JAKARTA – Komitmen Kementerian ATR/BPN yang menargetkan 300 Rencana Detail Tata Ruang (RDTR) digital pada 2026 mendapat apresiasi dan dukungan penuh dari kalangan praktisi hukum.
Jerry Nababan, seorang Praktisi Hukum dari Kantor Hukum JHN & Partner, menilai langkah strategis yang diusung Menteri ATR/BPN Nusron Wahid ini bukan sekadar program digitalisasi, melainkan sebuah terobosan fundamental yang akan menjadi game changer dalam menciptakan iklim investasi yang sehat dan memberikan kepastian hukum yang lebih besar. Hal itu dikatakan Jerry Nababan, menanggapi hasil Rapat Koordinasi Finalisasi Paket Ekonomi, Senin (22/9/2025).
“Dalam praktik hukum, khususnya yang menyangkut properti dan perizinan berusaha, ketidakjelasan tata ruang adalah pangkal dari banyak masalah. Mulai dari sengketa lahan, pembatalan perizinan, hingga konflik dengan masyarakat. Target 300 RDTR digital yang terintegrasi dengan sistem OSS, seperti yang disampaikan Bapak Menteri Nusron Wahid, adalah solusi yang tepat sasaran,” ujar Jerry Nababan, Rabu (24/9/2025).
Jerry menjelaskan, dengan RDTR yang terdigitalisasi dan terintegrasi, proses penerbitan KKPR yang bisa dipangkas menjadi 2-3 hari memiliki dampak hukum yang signifikan.

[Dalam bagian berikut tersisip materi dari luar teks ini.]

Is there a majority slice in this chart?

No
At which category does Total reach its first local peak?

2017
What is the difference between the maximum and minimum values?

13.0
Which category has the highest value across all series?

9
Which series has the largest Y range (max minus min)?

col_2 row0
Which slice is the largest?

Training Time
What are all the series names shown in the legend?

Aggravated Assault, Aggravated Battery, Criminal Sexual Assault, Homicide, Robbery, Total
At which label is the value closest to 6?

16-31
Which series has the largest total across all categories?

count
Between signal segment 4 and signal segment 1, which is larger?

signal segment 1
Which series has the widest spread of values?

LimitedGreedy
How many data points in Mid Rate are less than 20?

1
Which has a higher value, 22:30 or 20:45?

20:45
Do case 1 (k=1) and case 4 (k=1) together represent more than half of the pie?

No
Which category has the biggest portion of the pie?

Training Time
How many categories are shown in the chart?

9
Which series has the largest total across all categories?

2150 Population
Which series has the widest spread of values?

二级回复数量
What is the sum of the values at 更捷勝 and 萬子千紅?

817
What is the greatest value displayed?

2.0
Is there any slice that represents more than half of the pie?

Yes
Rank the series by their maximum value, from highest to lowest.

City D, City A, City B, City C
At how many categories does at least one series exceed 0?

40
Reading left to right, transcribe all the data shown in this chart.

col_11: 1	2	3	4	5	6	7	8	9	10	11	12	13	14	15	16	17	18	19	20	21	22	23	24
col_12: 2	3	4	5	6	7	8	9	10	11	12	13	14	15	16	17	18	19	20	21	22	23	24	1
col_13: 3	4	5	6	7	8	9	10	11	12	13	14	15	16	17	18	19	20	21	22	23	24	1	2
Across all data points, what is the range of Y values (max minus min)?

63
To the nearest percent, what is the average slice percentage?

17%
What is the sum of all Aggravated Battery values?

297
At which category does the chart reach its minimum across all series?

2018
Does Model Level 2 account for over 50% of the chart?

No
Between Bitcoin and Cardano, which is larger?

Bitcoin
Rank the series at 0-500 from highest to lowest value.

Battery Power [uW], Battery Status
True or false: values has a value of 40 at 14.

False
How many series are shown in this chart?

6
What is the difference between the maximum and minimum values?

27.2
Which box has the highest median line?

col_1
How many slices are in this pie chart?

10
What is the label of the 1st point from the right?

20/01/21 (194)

“Efisiensi waktu ini berarti mengurangi ketidakpastian. Investor dapat dengan cepat dan mudah mengakses informasi yang akurat tentang suatu kawasan. Ini meminimalkan legal risk dan biaya due diligence yang selama ini sering menjadi hambatan. Apa yang dilakukan Kementerian ATR/BPN pada dasarnya adalah memangkas biaya transaksi (transaction cost) dalam berinvestasi,” paparnya.
Lebih lanjut, Jerry Nababan menyoroti positif kolaborasi ATR/BPN dengan Badan Informasi Geospasial (BIG) dalam penyediaan peta dasar. “Ketersediaan peta dasar skala 1:5.000 yang akurat adalah fondasi dari RDTR yang kredibel. Tanpa fondasi yang kuat, RDTR rentan terhadap penafsiran ganda dan sengketa di kemudian hari. Langkah sistematis dari BIG untuk menyelesaikan peta dasar per pulau hingga 2029 menunjukkan keseriusan pemerintah membangun sistem yang berintegritas,” tambahnya.
Sebagai praktisi yang banyak menangani kasus korporasi, Jerry juga sependapat dengan pernyataan Menteri Koordinator Bidang Perekonomian Airlangga Hartarto agar memprioritaskan wilayah pusat pertumbuhan ekonomi.
“Memprioritaskan RDTR di kawasan seperti Sulawesi, Jawa bagian utara, dan Sumatra bagian timur adalah langkah yang cerdas. Dengan memberikan kepastian tata ruang di wilayah-wilayah ‘prime’ ini terlebih dahulu, pemerintah secara efektif menarik investasi berkualitas dan mendorong pertumbuhan ekonomi yang terencana dan minim konflik,” ujarnya.
Jerry Nababan menutup pernyataannya dengan menegaskan bahwa program percepatan RDTR digital ini sejalan dengan prinsip good governance.
“Kami dari Kantor Hukum JHN & Partner mendukung penuh langkah ini. Transparansi dan aksesibilitas informasi tata ruang melalui digitalisasi adalah wujud nyata dari pemerintahan yang akuntabel. Ini bukan hanya tentang percepatan perizinan, tetapi tentang membangun landasan hukum yang kokoh untuk pembangunan Indonesia ke depan,” pungkas Jerry.